On the car radio, there’s a discussion about a Black man winning a lawsuit against a wealthy white man — who is identified as one of the founding members of Tesla — on the basis that the white man’s ancestors enslaved his ancestors. The radio commentator states that the suit could have “very far-reaching consequences all around the world.” Marshall and his daughter don’t seem to care much about this news, and the daughter indicates that her mom, Marshall’s estranged wife, may want him to finally move back home — indicating that their strained marital relationship may be on the verge of reconciliation, much to Marshall’s delight.

At work, Marshall is in the elevator with another white guy who comments on how unfair the aforementioned lawsuit is. Marshall replies that he doesn’t think it’s a big deal because the Tesla exec is rich, so it’s not like he’s going to even notice a little dent in his fortune. Before the other white guy can reply, they’re called to an emergency work meeting. Several white employees are visibly distraught and exhibiting physical signs of distress, clearly rattled by the lawsuit. A manager announces that the company is conducting mass layoffs, and it turns out that this is due to the precedent set by the lawsuit. This results in mass panic among white people, who begin deep diving into their family trees to see if they could be implicated and forced to pay up for the crimes of their potentially slave-owning ancestors.

Despite the mounting hysteria, Marshall is apathetic because he believes his family couldn’t have possibly been involved in the slave trade, and that he’s safe from the incoming wave of reparation lawsuits. He even says, “I don’t yell fire unless there’s smoke,” ignoring the smoke all around him — like the racist incident at the coffee shop, the legal precedent set by the lawsuit, the nervous white people, the calls from an unknown number that he continues to ignore, and the wailing white lady in the parking lot outside of his job. He continues about his daily life, convinced he’s safe despite the obvious signs that he should at least be a little proactive and look into his family tree.

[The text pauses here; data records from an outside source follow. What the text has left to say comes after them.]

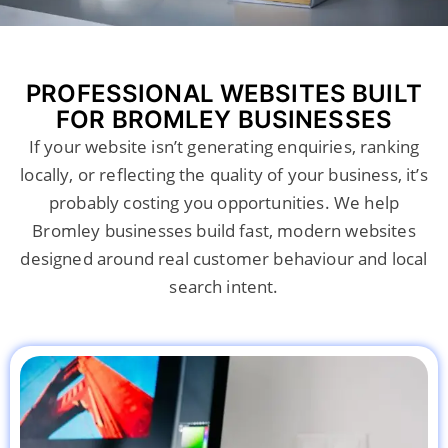
PROFESSIONAL WEBSITES BUILT
FOR BROMLEY BUSINESSES
If your website isn’t generating enquiries, ranking
locally, or reflecting the quality of your business, it’s
probably costing you opportunities. We help
Bromley businesses build fast, modern websites
designed around real customer behaviour and local
search intent.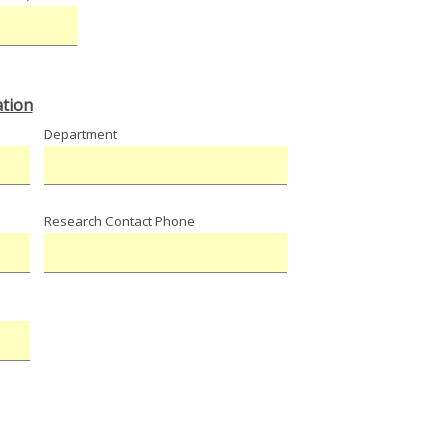
tion
Department
Research Contact Phone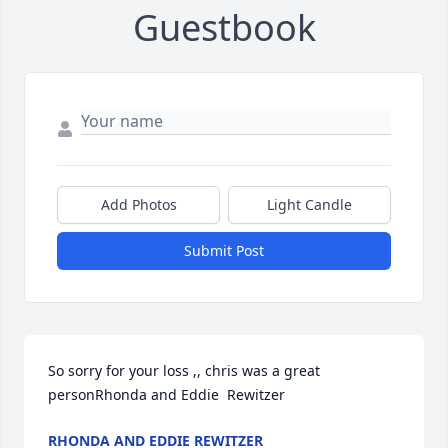
Guestbook
Add Photos
Light Candle
Submit Post
So sorry for your loss ,, chris was a great 
personRhonda and Eddie  Rewitzer
RHONDA AND EDDIE REWITZER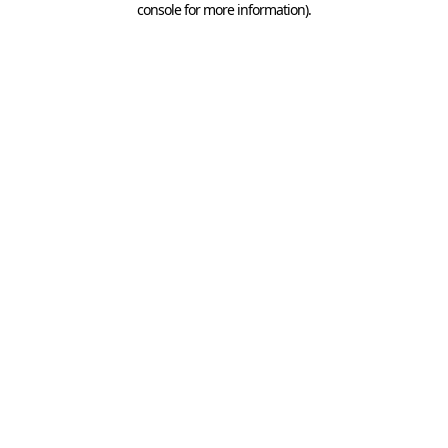
console for more information)
.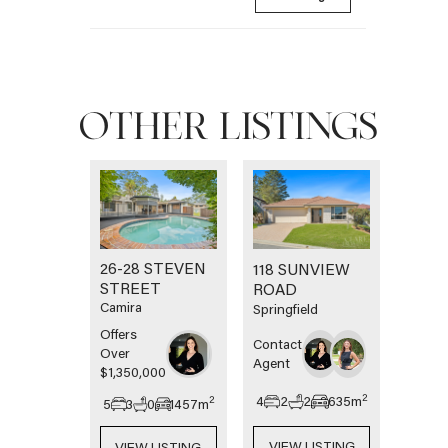
OTHER LISTINGS
26-28 STEVEN
118 SUNVIEW
STREET
ROAD
Camira
Springfield
Offers
Contact
Over
Agent
$1,350,000
2
4
2
2
635
m
2
5
3
0
1457
m
VIEW LISTING
VIEW LISTING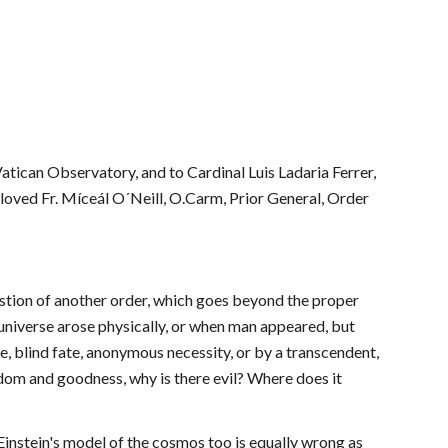
atican Observatory, and to Cardinal Luis Ladaria Ferrer, 
eloved Fr. Míceál O´Neill, O.Carm, Prior General, Order 
estion of another order, which goes beyond the proper 
universe arose physically, or when man appeared, but 
e, blind fate, anonymous necessity, or by a transcendent, 
om and goodness, why is there evil? Where does it 
instein's model of the cosmos too is equally wrong as 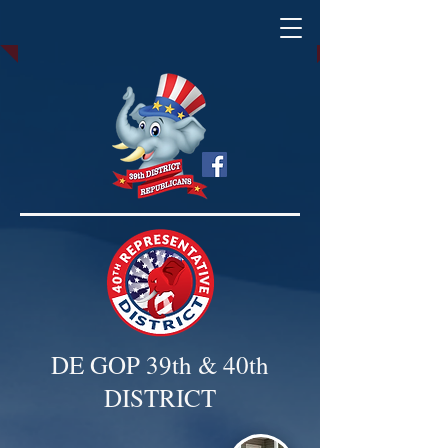
DE GOP 39th & 40th
DISTRICT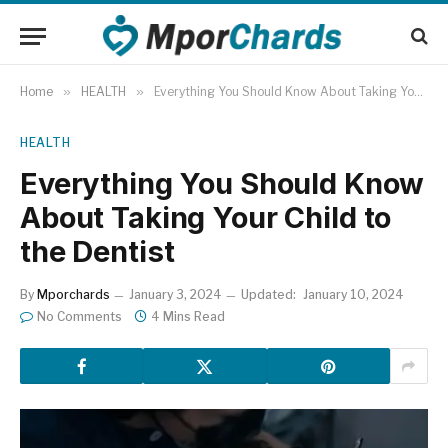
Home
»
HEALTH
»
Everything You Should Know About Taking Your Child to the Dentist
HEALTH
Everything You Should Know
About Taking Your Child to
the Dentist
By
Mporchards
January 3, 2024
Updated:
January 10, 2024
No Comments
4 Mins Read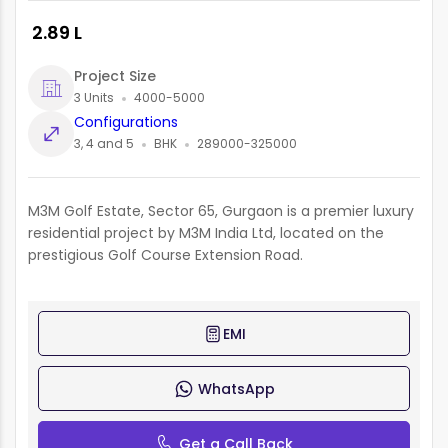
₹ 2.89 L
Project Size
3 Units
4000-5000
Configurations
3, 4 and 5
BHK
289000-325000
M3M Golf Estate, Sector 65, Gurgaon is a premier luxury
residential project by M3M India Ltd, located on the
prestigious Golf Course Extension Road.
EMI
WhatsApp
Get a Call Back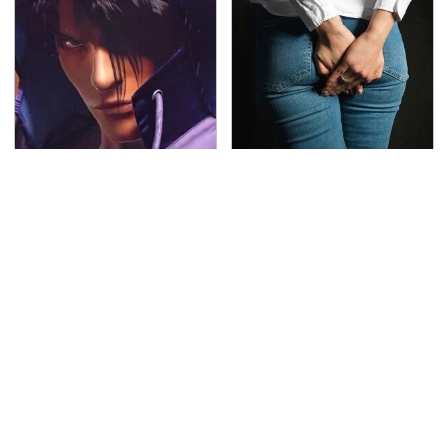
We Can't Stand To Play
Gross Myths About
This Classic PS2 Game
Farts Science Says Are
These Days
Totally True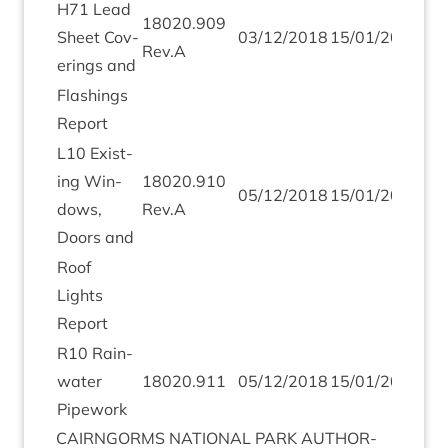
H
71
Lead
18020
.
909
Sheet Cov­
03
/
12
/
2018
15
/
01
/
2019
Rev.A
er­ings and
Flash­ings
Report
L
10
Exist­
ing Win­
18020
.
910
05
/
12
/
2018
15
/
01
/
2019
dows,
Rev.A
Doors and
Roof
Lights
Report
R
10
Rain­
wa­ter
18020
.
911
05
/
12
/
2018
15
/
01
/
2019
Pipework
CAIRNGORMS
NATION­AL
PARK
AUTHOR­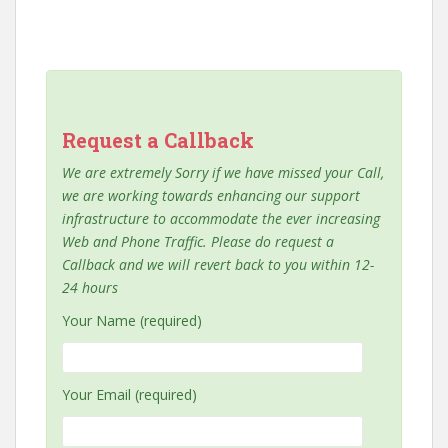
Request a Callback
We are extremely Sorry if we have missed your Call,
we are working towards enhancing our support
infrastructure to accommodate the ever increasing
Web and Phone Traffic. Please do request a
Callback and we will revert back to you within 12-
24 hours
Your Name (required)
Your Email (required)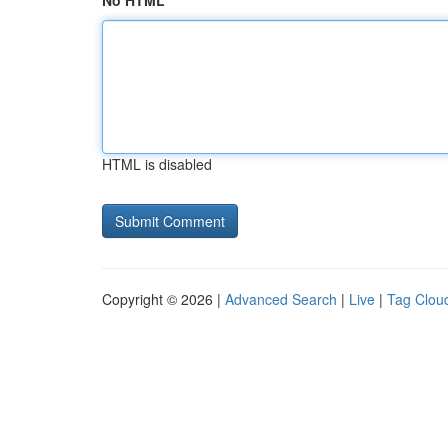
No HTML
HTML is disabled
Copyright © 2026 |
Advanced Search
|
Live
|
Tag Clou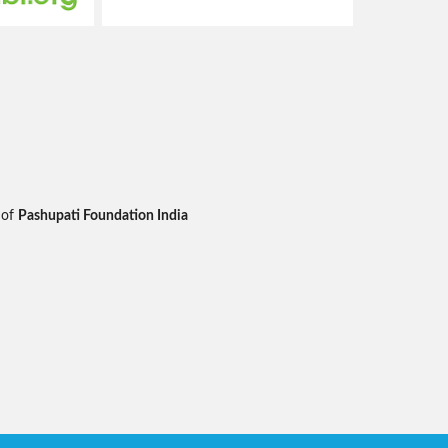
 of
Pashupati Foundation India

When his daughter asks him if they’re racist after a boy at school says she’s is, he has an opportunity to address what racism is and how it has impacted everyone in different ways, giving white people an advantage. Instead, he stops himself and simply says, “Don’t listen to that kid in school. We’re not racist,” once again ignoring reality in hopes it won’t hit him or anyone he loves. When his daughter responds by asking if they own slaves, he asks, “Do you see any slaves in our backyard?” with a playful smile that gave me horrible flashbacks to my high school human geography class in which I was one of two Black faces in a sea of willfully ignorant white kids. Fun, fun. His gotcha moment doesn’t work as expected when the daughter, without missing a beat, replies, “Mr. Pedro,” who we can only assume is the landscaper. 

Marshall then says it’s different because he pays Mr. Pedro, but if his daughter sees Mr. Pedro as a type of slave, I can’t imagine he’s paid or treated particularly well. Having failed to quell his daughter’s concerns, Marshall reaches all the way back to the Byzantine empire to say that their ancestors were also enslaved, which is sad and hilarious for so many reasons that I will not bother getting into. His daughter is unmoved by this comparison.